Cette fois, c’est elle qui est devant, Il est connu que la pipe, c’est pas bon pour la course et je me sens un peu les jambes lourdes. De voir son joli popotin juste devant mes yeux, se balançant au rythme de la foulée, ses longues jambes qui sont des rails où je rêve de bientôt engager ma locomotive ne calment pas trop l’érection renaissante qui outrage mon training.

Enfin, on arrive à la maison et tout de suite direction ma chambre et impatient, je lui baisse sa petite culotte pour m’apercevoir qu’elle n’avait qu’elle comme protection. Tout de suite je lui relève les jambes et plonge à corps perdu dans un léchage de moule forcené.

  • Bordel que c’est bon, bien épicé, exactement comme je les aime. Dis-je entre deux grandes lampées de cette ambroisie des dieux.

Mais popol, peu habitué à être mis à l’écart pour favoriser la tête, se rebelle, il aimerait bien remplacer ma langue qui n’en finit pas de se rassasier.

  • Hé ! Hurle-t-il dans cette langue que seules les initiées comprennent. Tu ne peux pas aller assez loin, il faut me laisser la place.
  • Encore un petit coup de pollinose sur la fève et je te laisse, j’irai errer vers ses seins ou ses aisselles, elles doivent aussi être particulièrement parfumées.

Sa chatte ne fait pas de manière, elle avale mon saucisson sans coup férir. Une fois au fonds du trou, Popol est un peu perdu et anxieux, il frappe à droite à gauche dans tous les sens pour le plus grand bonheur de l’accueillant. Il se bat avec conviction, essaye de vaincre cette cavité qui le retient prisonnier, mais c’est un peu comme la chèvre de Monsieur Seguin, à la fin, pris d’un haut le cœur, le voici qui dégueule à bite que veux-tu une avalanche de sperme qui vient tapisser les parois de son Uter russe. (Le chinois a été oublié)

Alicia, qui avait 2 ou orgasmes d’avance, m’éjecte de son con, Popol tout triste de quitter sa niche, se replie sur lui-même.

  • Délicieux, cela faisait longtemps que je ne m’étais pas si bien éclatée. Viens on va prendre une douche ensemble.
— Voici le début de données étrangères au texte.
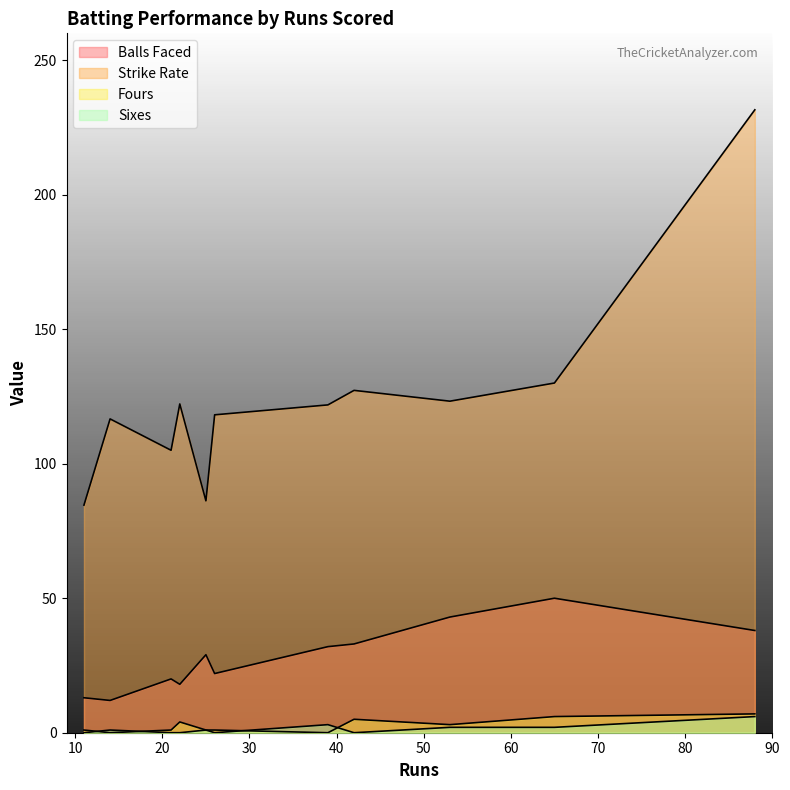

What is the sum of all sr values?

1366.8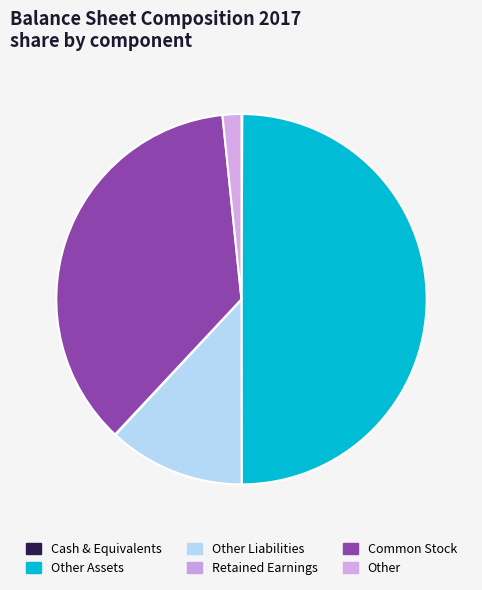

Is there any slice that represents more than half of the pie?

No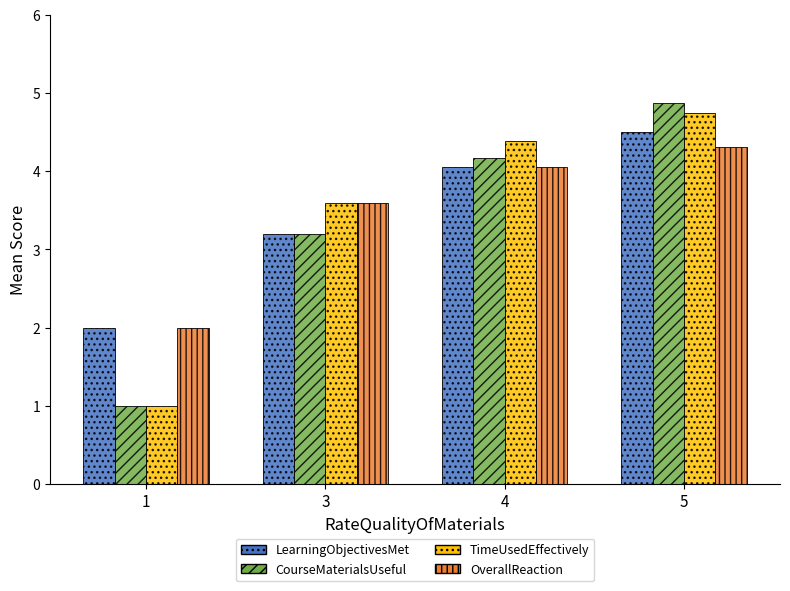

What is the value of the LearningObjectivesMet bar at the 3rd from the left?

4.1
À ce moment, Martine ouvre la porte de la chambre où on émerge lentement de la joute amoureuse.

  • C’est une ménagerie ici, cela sent le fauve.
  • C’était pas mieux quand Joseph et Henri te subornaient. Je lui rappelle, On n’est pas passé sous la douche avant de faire krakra, elle sentait trop bon ta sœur.
  • Et moi alors, je compte pour beurre,
  • Attends que je sorte de la douche et on va voir ce qu’on peut faire. Au fait, tu as déjà goûté à de la femme ? On va se payer un trio avec ta sœur. Cela me plairait bien.
  • Non, j’ai toujours baisé qu’avec des hommes.
  • Eh ! Bien c’est le moment de commencer. Comme cela tu vas élargir le monde de tes connaissances.